Farb-Feuerwerk vor düsterem Hintergrund

KUNST Wenn über Flüchtlinge diskutiert wird, geht es meist um die Unterbringung. Die Kunsthalle wählt eine andere Perspektive: Hier geht es um das Können der Menschen, die nach Deutschland kommen

„Wir wollen zeigen, dass die Menschen, die zu uns kommen, ein Potenzial mitbringen“

KURS-ORGANISATORIN LUCYNA BOGACKI

Ein leuchtendes Gelb, das über Orange langsam in ein Rot verläuft. Dazu Blau und Türkis: Auf seiner Leinwand arbeitet Raed Jazbeh an einem abstrakten Farb-Feuerwerk, das sich kontrastreich vom düsteren Hintergrund abhebt. Die schwarzen Flächen wecken Erinnerungen an den Bürgerkrieg, der den syrischen Künstler aus seiner Heimat trieb. Zusammen mit Flüchtlingen aus dem Iran und Afghanistan beteiligt er sich gerade an einem Projekt der Kunsthalle in Bremen – auch, um seine Erlebnisse zu verarbeiten.

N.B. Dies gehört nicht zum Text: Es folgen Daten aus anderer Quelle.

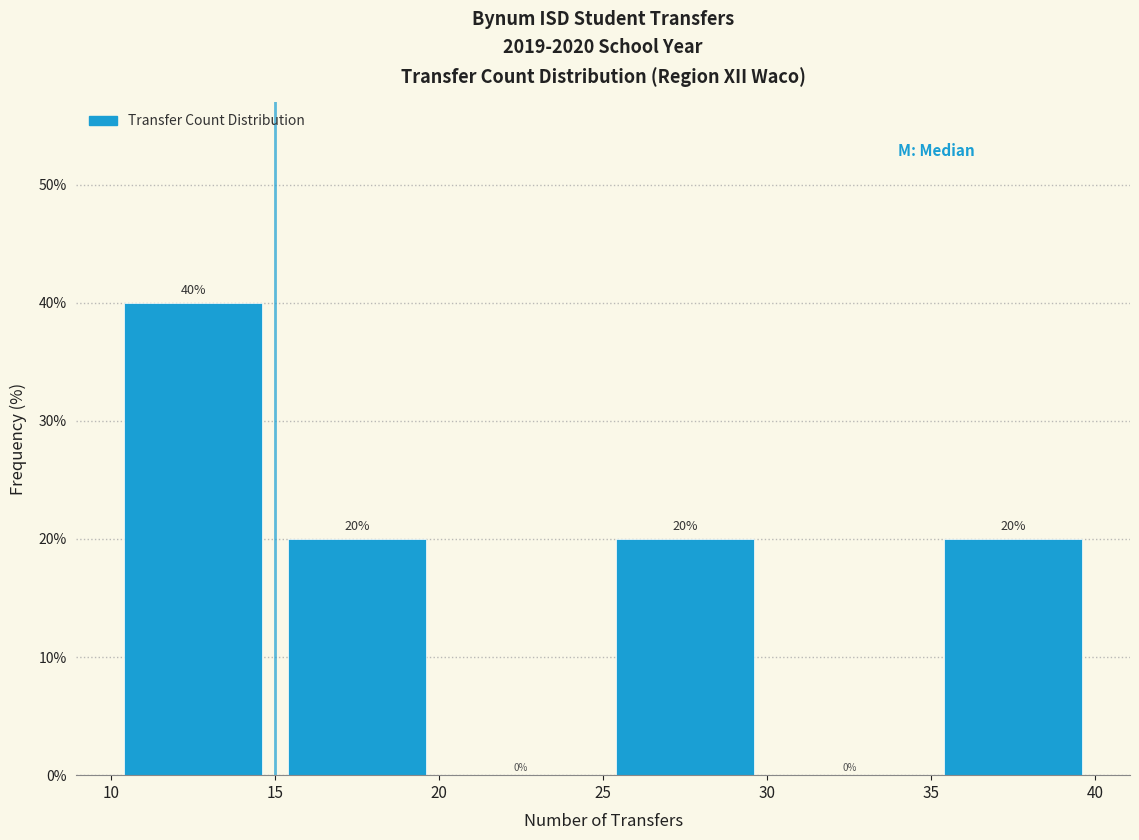

Over which range of the x-axis is the bar tallest?

10 to 15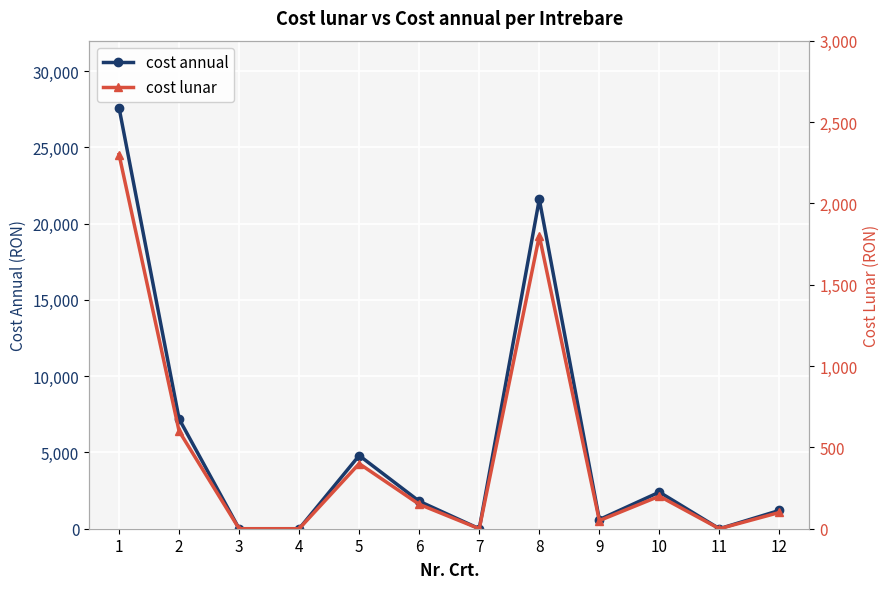

What is the difference between the cost lunar values at 6 and 7?

150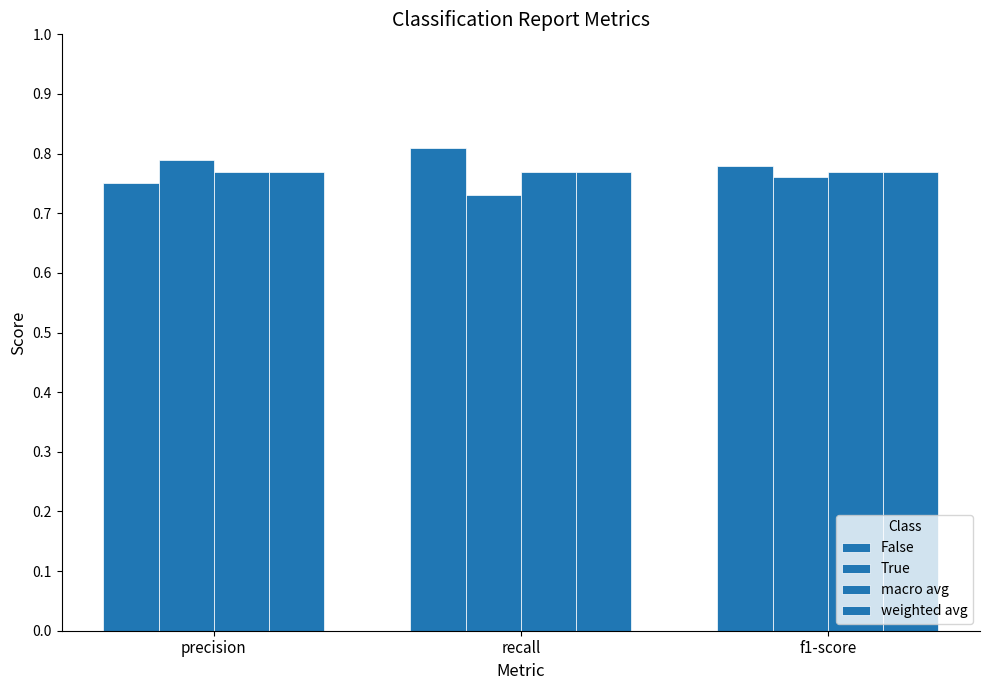

Reading right to left, transcribe all the data shown in this chart.

False: f1-score=0.8	recall=0.8	precision=0.8
True: f1-score=0.8	recall=0.7	precision=0.8
macro avg: f1-score=0.8	recall=0.8	precision=0.8
weighted avg: f1-score=0.8	recall=0.8	precision=0.8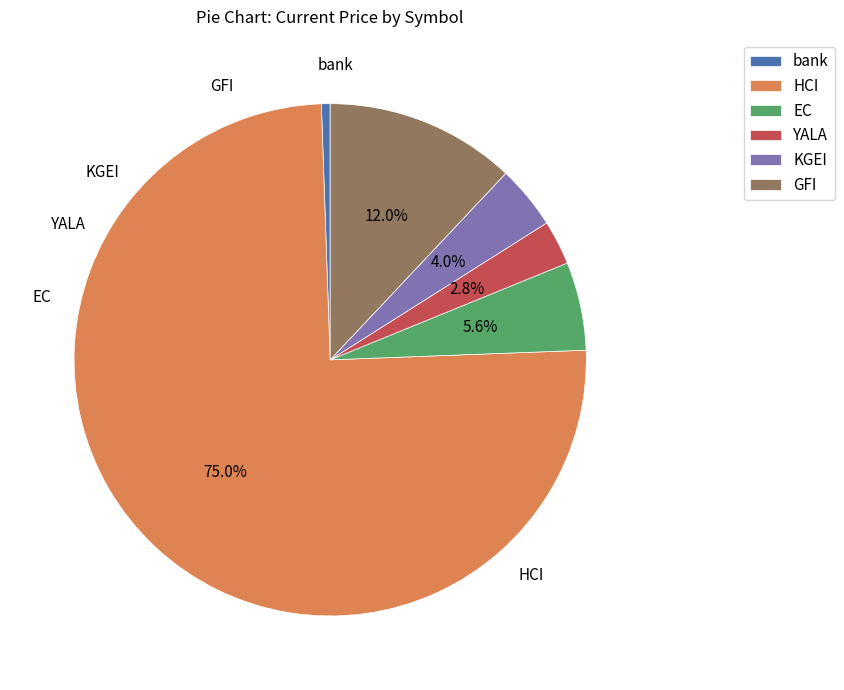

Which category has the smallest portion of the pie?

bank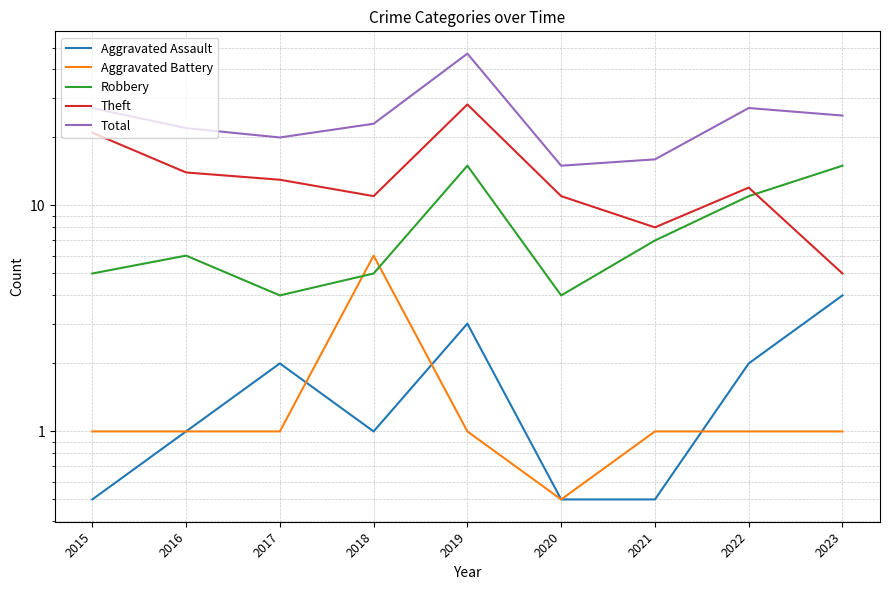

What is the total value across all series at 2020?

31.0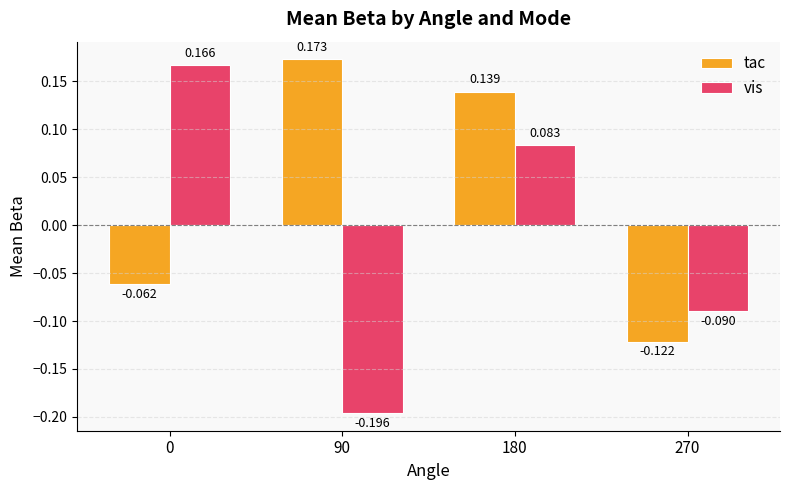

Rank the series at 180 from highest to lowest value.

tac, vis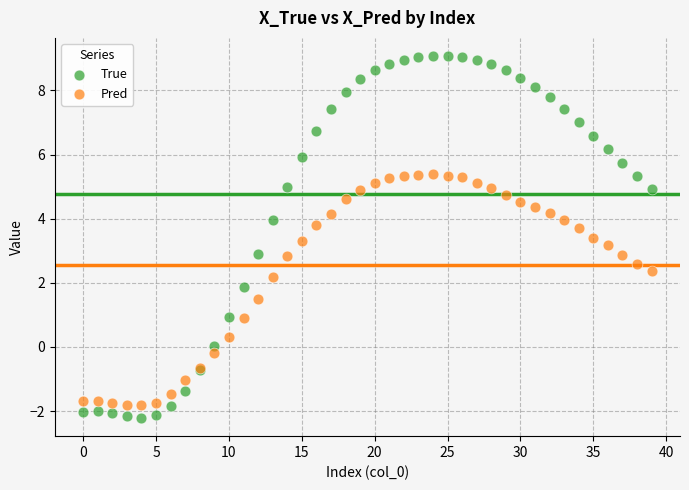

Which series reaches the maximum Y coordinate?

True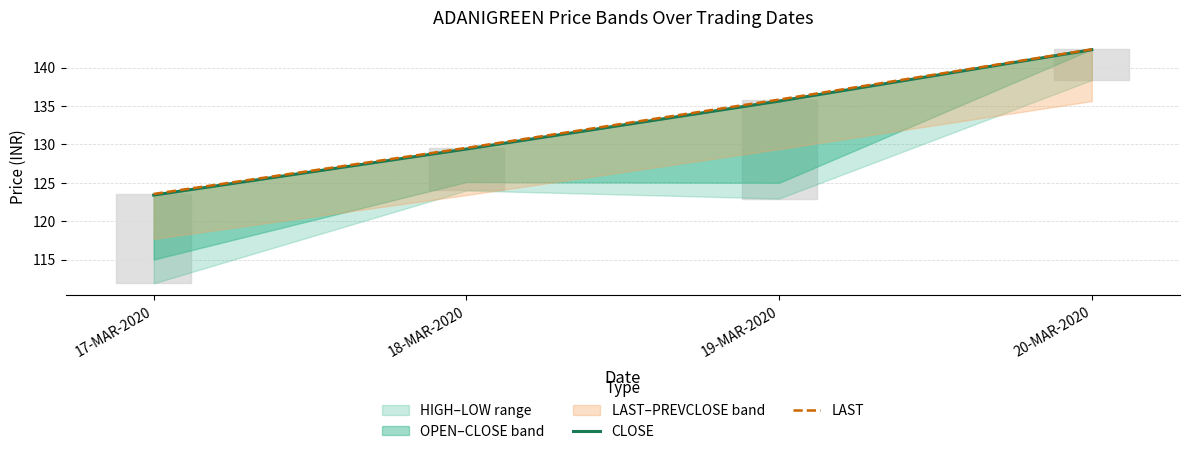

Rank the series by their maximum value, from lowest to highest.

CLOSE, LAST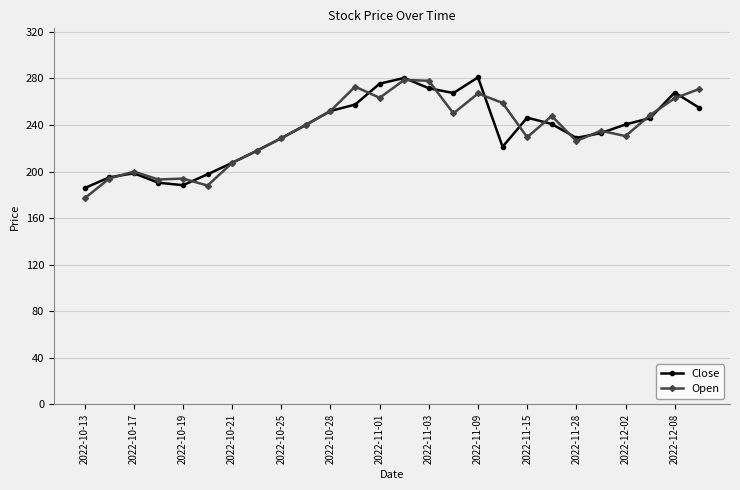

True or false: Close has more than 1 points higher than both neighbors.

True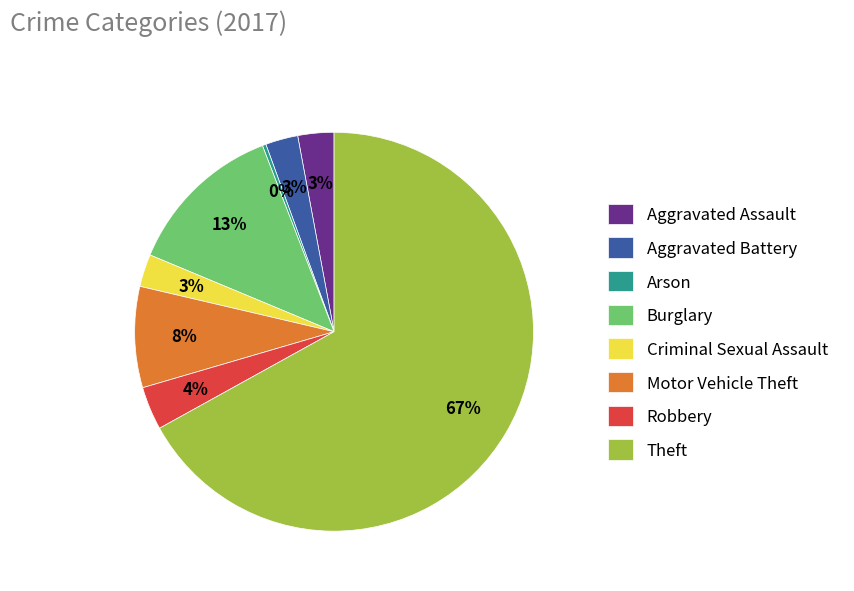

True or false: Burglary accounts for 7% of the total.

False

Wenige Meter entfernt steht auf einer Staffelei das nächste Bild, das von Flucht und Vertreibung zeugt. Sadeg Hema malt daran, ein junger Palästinenser, der wie Jazbeh aus Syrien nach Bremen kam. Unter den Eindrücken seiner Flucht hat er eine Porträtreihe geschaffen, die drei Köpfe zeigt: zunächst mit geschlossenem Mund, dann zum Ruf geöffnet und schließlich weit aufgerissen zum Schrei.

Was in dem Atelierkurs entsteht, will die Kunsthalle der Öffentlichkeit vom 20. Oktober an in einer Sonderausstellung präsentieren. „Wir wollen auch zeigen, dass die Menschen, die zu uns kommen, ein Potenzial mitbringen“, sagt Mitorganisatorin Lucyna Bogacki. „Sie sind eine große Bereicherung“, betont die Koordinatorin des zivilgesellschaftlichen Engagements für Flüchtlinge bei der Arbeiterwohlfahrt in Bremen, die sich an dem Projekt beteiligt.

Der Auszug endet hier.